Figure 10.

Flow cytometric analysis of the suppression of CD4⁺ responder T-cell proliferation and immune cell interactions established by PNGase F-treated Treg in the absence of antigen presenting cells. (A–E) Fluorescence-activated cell sorting (FACS)-purified mouse CD4⁺ Tconv were cultured alone (0:1) or cocultured in the presence of no enzyme or PNGase F-treated Treg at Treg: responder T-cell ratios of 0:1 and 1:2 for 4 days (A,B) or 8 h (C–E) with anti-CD3/CD28 Dynabeads^® stimulation. (A) Proliferation of CellTrace™ Violet-labeled CD4⁺ Tconv incubated under different conditions and analyzed by flow cytometry. (B) Graph of the suppressive potency of no enzyme and PNGase F-treated Treg on CD4⁺ T-cell responders.
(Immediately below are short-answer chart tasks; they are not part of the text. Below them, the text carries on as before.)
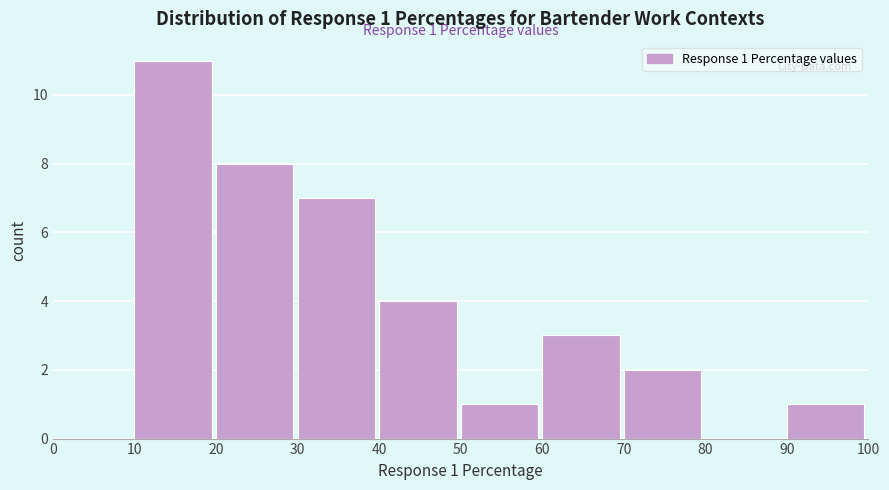

Over which range of the x-axis is the bar tallest?

10 to 20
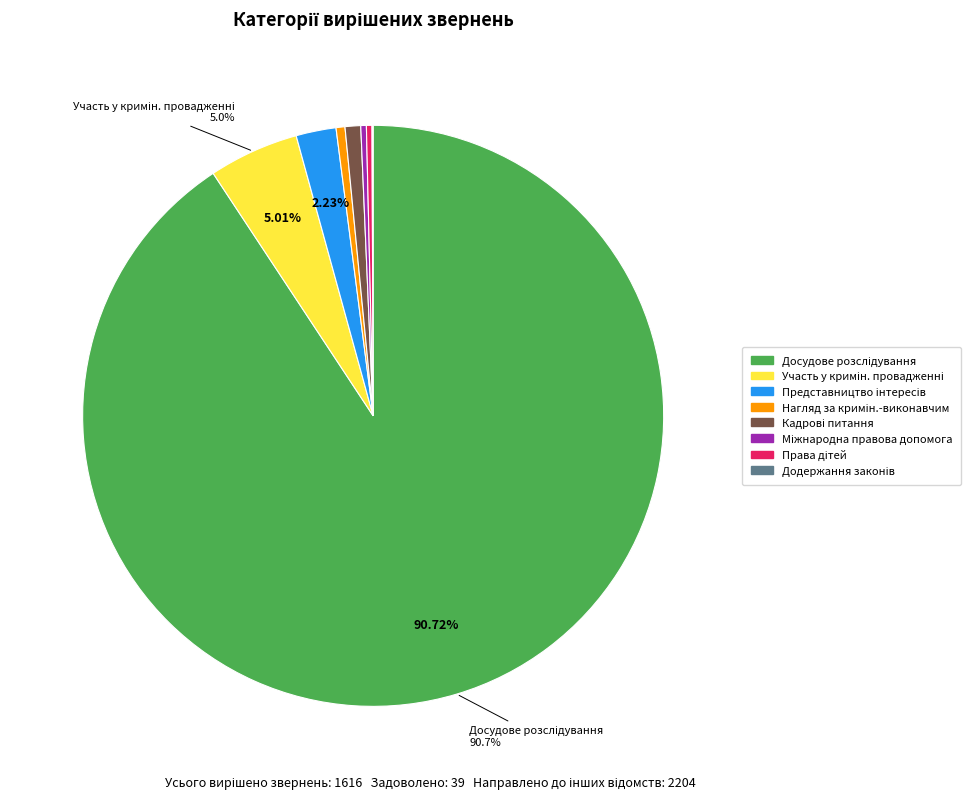

Is there any slice that represents more than half of the pie?

Yes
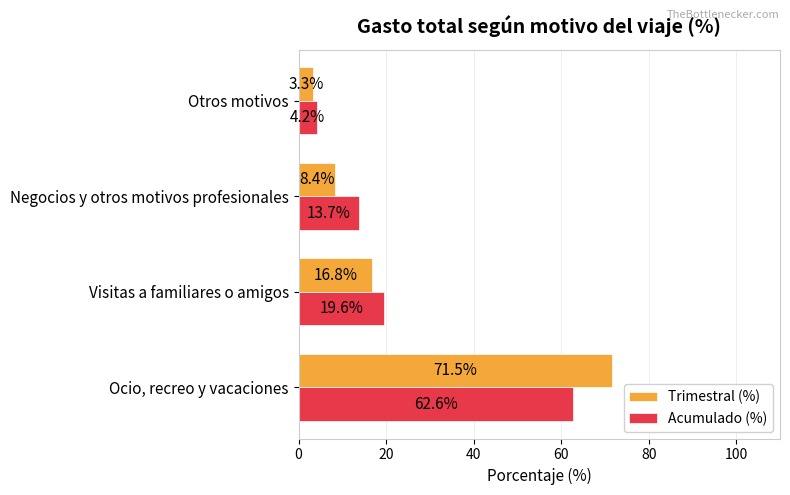

What is the minimum value shown in the chart?

3.3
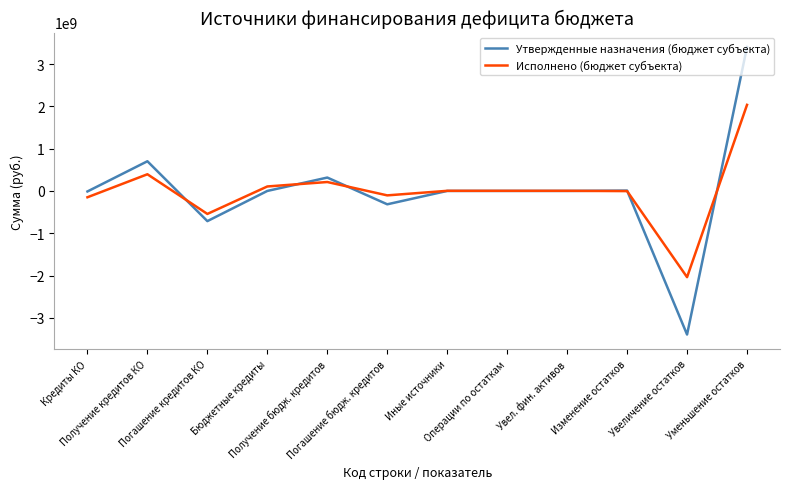

Rank the series by their maximum value, from highest to lowest.

Утвержденные назначения (бюджет субъекта), Исполнено (бюджет субъекта)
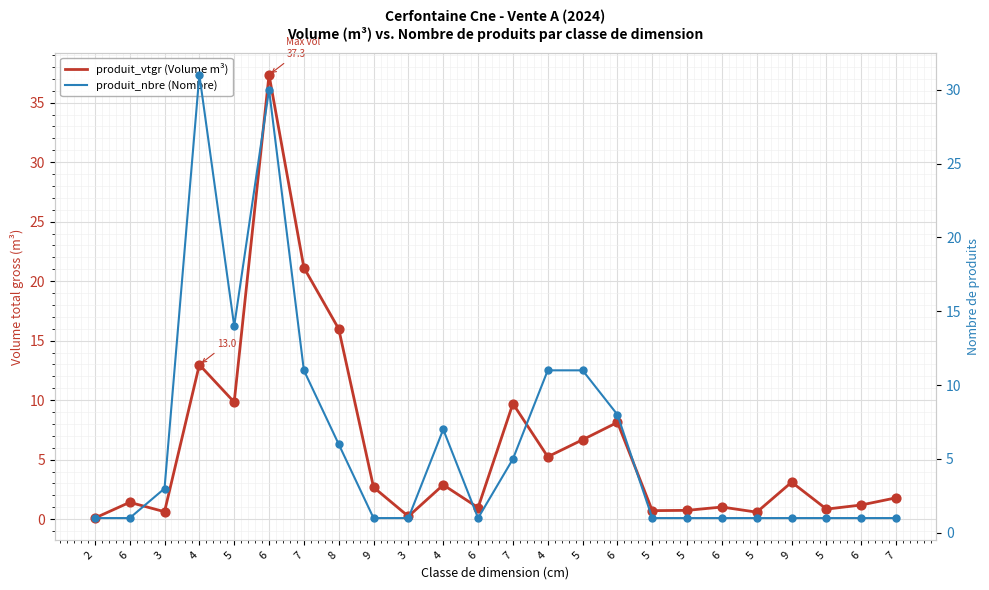

What is the total value across all series at 6?

2.4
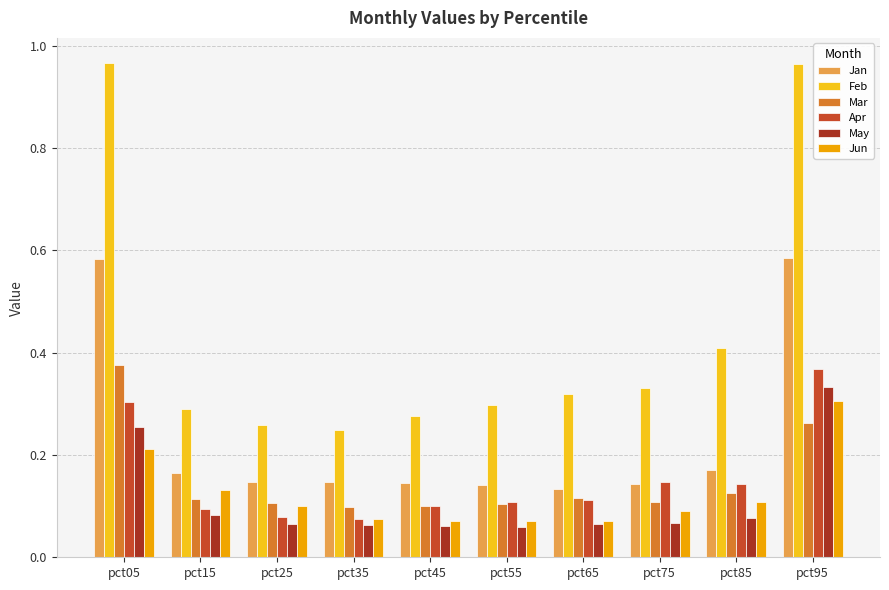

Which series has the widest spread of values?

Feb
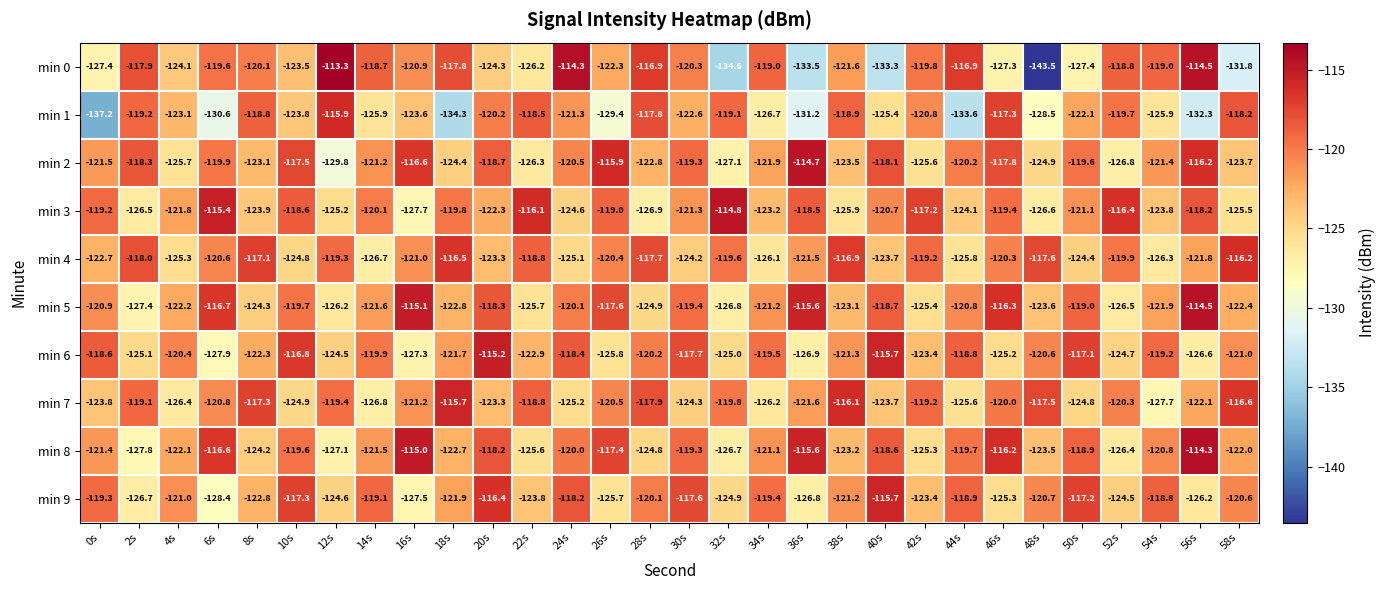

How many data points in min 9 are above -121?

14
Suppressive function was quantified based on responder T-cell division index (DI) and presented as the calculated percent suppression [%Suppression (DI)]. For evaluation of immune cell interactions in 8 h cocultures, FACS-purified cells were fluorescently labeled as follows: Treg with CellTrace™ CFSE and CD4⁺ Tconv with CellTrace™ Far Red DDAO-SE. (C–E) Flow cytometric quantification of the interactions present in the cocultures at 8 h presented as (C) a graph of the overall frequency of multi-cell aggregates and (D,E) pie charts showing the calculated frequencies of the different types of multi-cell aggregates present in the cocultures with (D) no enzyme and (E) PNGase F-treated Treg. Data represent mean ± SD (n = 3 technical replicates). Statistical analysis was performed by permutation test with an unpaired design (*p value ≤ 0.1).